ISTANBUL, (AP) – An Iraqi cleric who led bloody rebellions against U.S. troops but stayed out of public view in the last two years has made an unusually visible appearance in Turkey, which is raising its own profile as a mediator in the region.
Shiite cleric Muqtada al-Sadr met about 70 fellow Iraqi Shiites in Istanbul, Turkey’s biggest city, on Saturday in what representatives described as a discussion of ways to contribute to Iraq’s future. General elections are expected toward the end of this year, and Iraq’s 275-member parliament has about 30 al-Sadr loyalists.
Although al-Sadr shunned the media at Saturday’s event at a hotel, his participation as well as a photograph of him seated with Turkey’s Prime Minister Recep Tayyip Erdogan at a meeting a day earlier in Ankara were a departure from his customary reclusiveness.
Al-Sadr has made announcements on his Web site and issued statements for Friday prayers usually relayed via aides. But he was last seen in the media when he gave a television interview with Al-Jazeera on March 29, 2008. The last time he appeared in person in public was May 25, 2007, when he delivered a sermon in the Iraqi Shiite holy city of Kufa.
“We have put down our arms. Arms will not be raised, especially against the Iraqi soldiers,” Sheik Salah al-Obeidi, a spokesman for al-Sadr, said in Istanbul.
“However the resistance will continue,” he said. “There is economic, political and cultural resistance against the outside forces who are invading our land.”
After the 2003 invasion of Iraq, al-Sadr’s Shiite militia fought U.S. troops intermittently until a cease-fire last May. Despite his wide appeal to segments of Iraq’s Shiite poor, al-Sadr was viewed as troublesome by the Shiite-led government and hundreds of his supporters were arrested on suspicion of involvement in Iran-linked militant cells.

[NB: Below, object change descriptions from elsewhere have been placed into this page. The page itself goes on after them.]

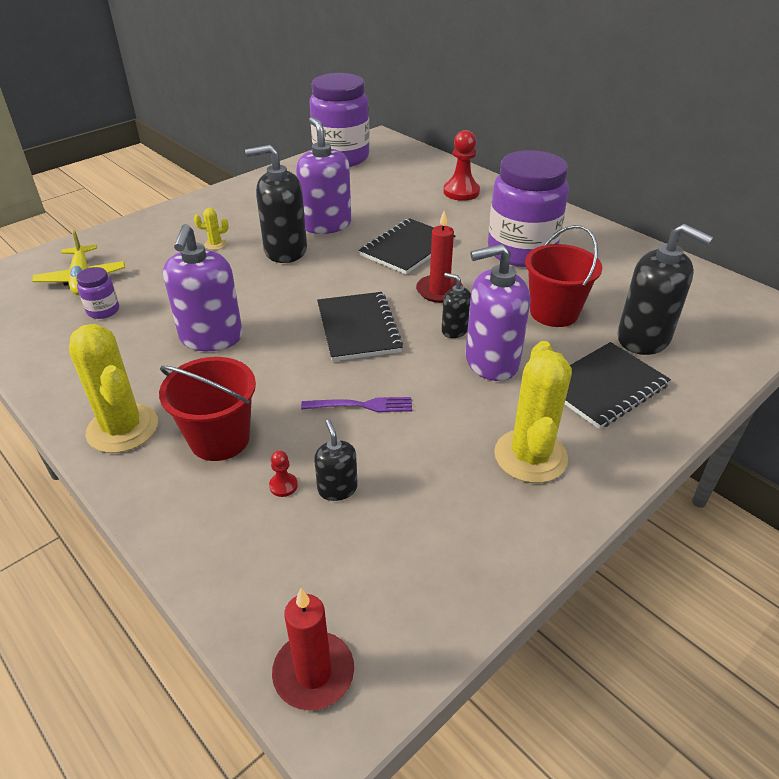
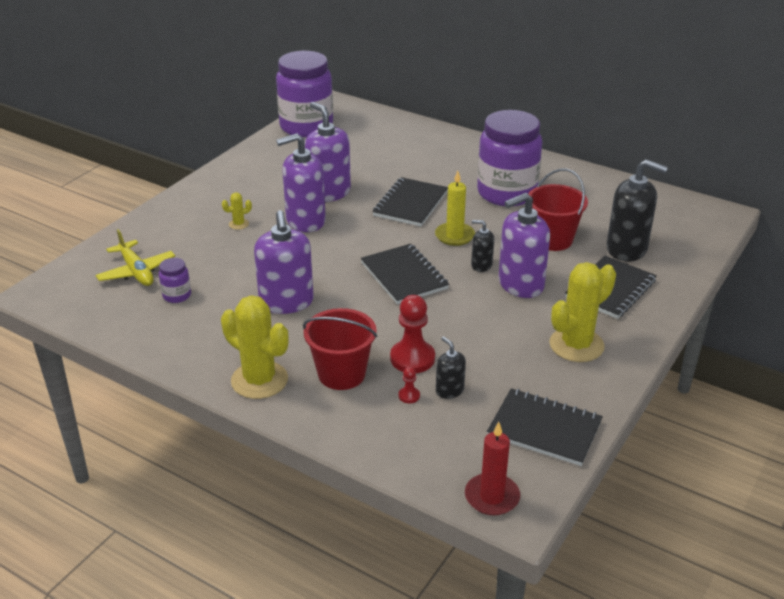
camera: 15 degrees left, 5 degrees down
(285, 250) = (305, 221): black soap dispenser -> purple soap dispenser
(362, 405) = (438, 332): purple fork -> none
(436, 575) = (544, 429): none -> black notebook
(439, 291) = (454, 236): red candle -> yellow candle
(461, 192) = (432, 146): red pawn -> red pawn (412, 358)
(530, 456) = (576, 345): yellow cactus -> yellow cactus turned 60 degrees clockwise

Al-Sadr said last year that his withdrawal from public view was motivated in part by his desire to focus on his studies to become a mujtahid, or a religious authority. On Saturday, al-Obeidi said al-Sadr’s whereabouts was kept secret, possibly reflecting concern for the cleric’s safety.

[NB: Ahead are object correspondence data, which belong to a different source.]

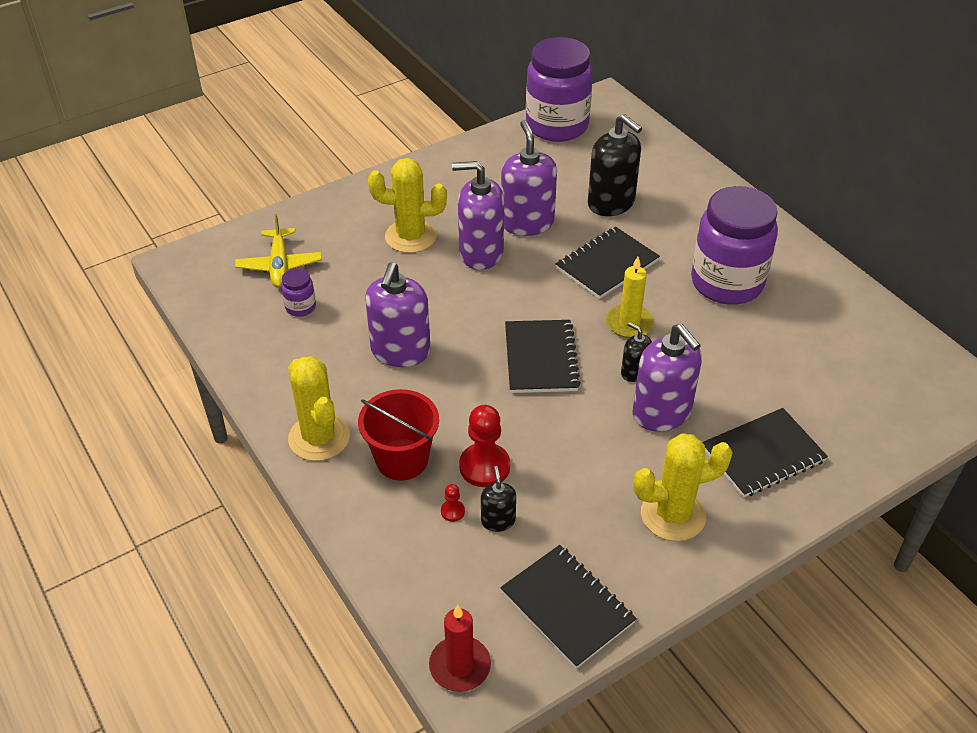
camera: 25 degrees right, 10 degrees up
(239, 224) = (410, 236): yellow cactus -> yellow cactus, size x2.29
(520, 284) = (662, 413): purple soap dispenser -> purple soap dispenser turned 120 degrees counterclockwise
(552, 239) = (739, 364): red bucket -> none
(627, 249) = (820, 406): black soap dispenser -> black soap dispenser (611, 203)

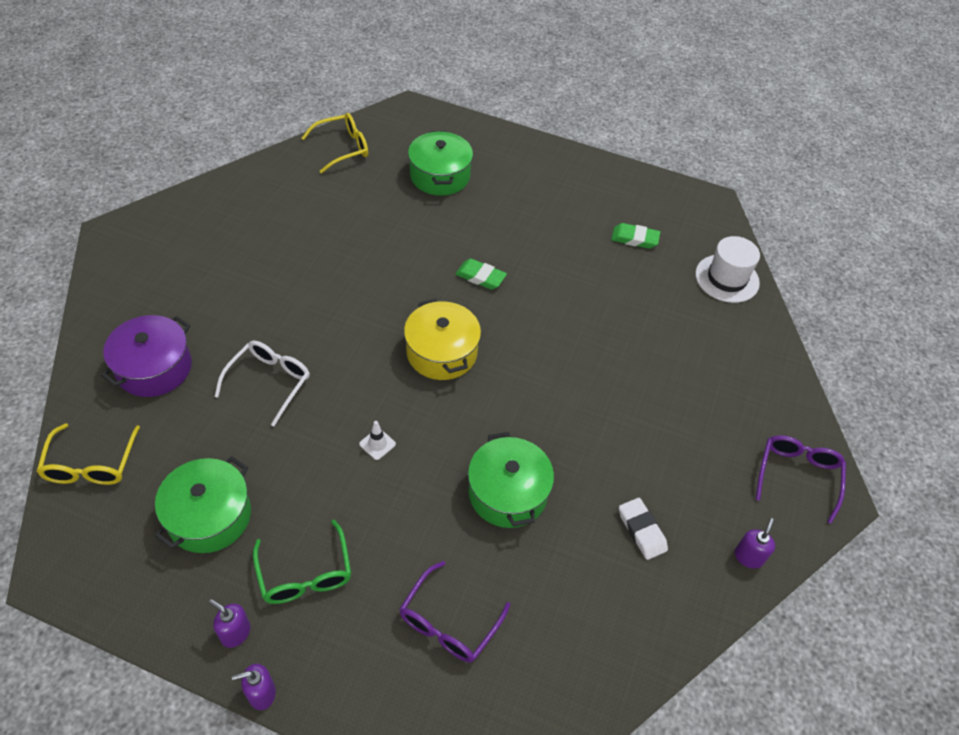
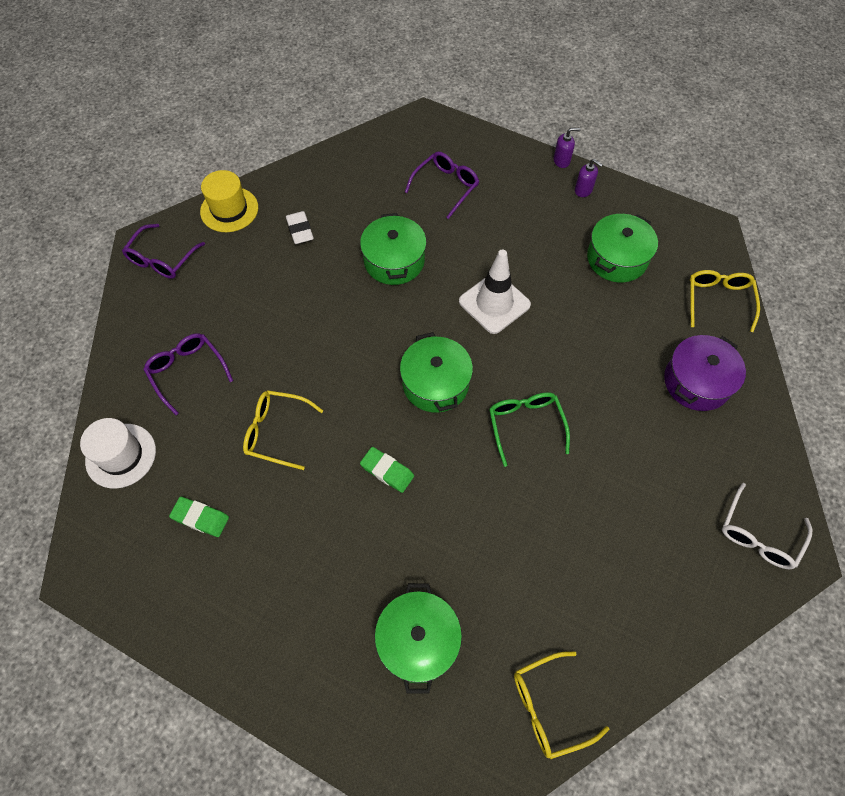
camera: 170 degrees left, 10 degrees up
(269, 382) = (591, 362): white glasses -> white glasses (758, 535)
(305, 574) = (542, 219): green glasses -> green glasses (525, 425)
(377, 444) = (494, 303): white traffic cone -> white traffic cone, size x2.42
(441, 352) = (435, 383): yellow pot -> green pot
(592, 303) = (276, 432): none -> yellow glasses
(703, 351) = (187, 371): none -> purple glasses
(748, 556) = (229, 209): purple soap dispenser -> yellow hat

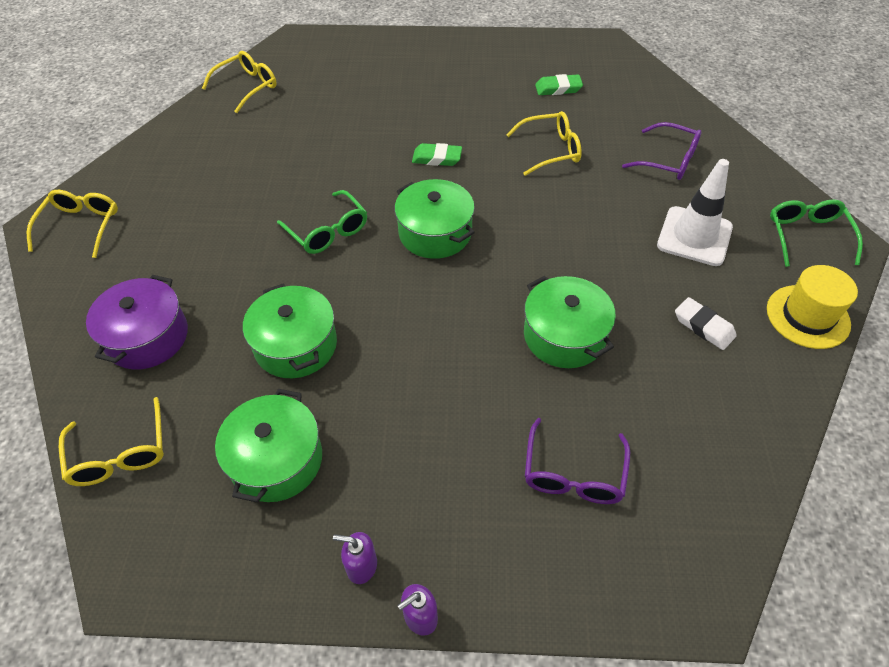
camera: 155 degrees right, 10 degrees down
(121, 455) = (655, 97): white hat -> none
(162, 259) = (807, 236): purple glasses -> green glasses
(418, 641) = (353, 85): green pot -> green pot (296, 345)
(494, 303) = (415, 333): white traffic cone -> white traffic cone (694, 236)
(758, 535) = (81, 226): white glasses -> yellow glasses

“Turkey is a good, old friend,” he said. “Trusting that, we have no hesitations to travel in Turkey.”
Al-Sadr is widely thought to be based in Iran’s holy city of Qom.
Turkey, which has an Islamic-oriented government and a secular constitution, has held talks with a variety of groups in Iraq in an effort to help establish stability there. Last year, it also hosted indirect talks between Israel and Syria, and President Barack Obama seeks its help in stabilizing Afghanistan.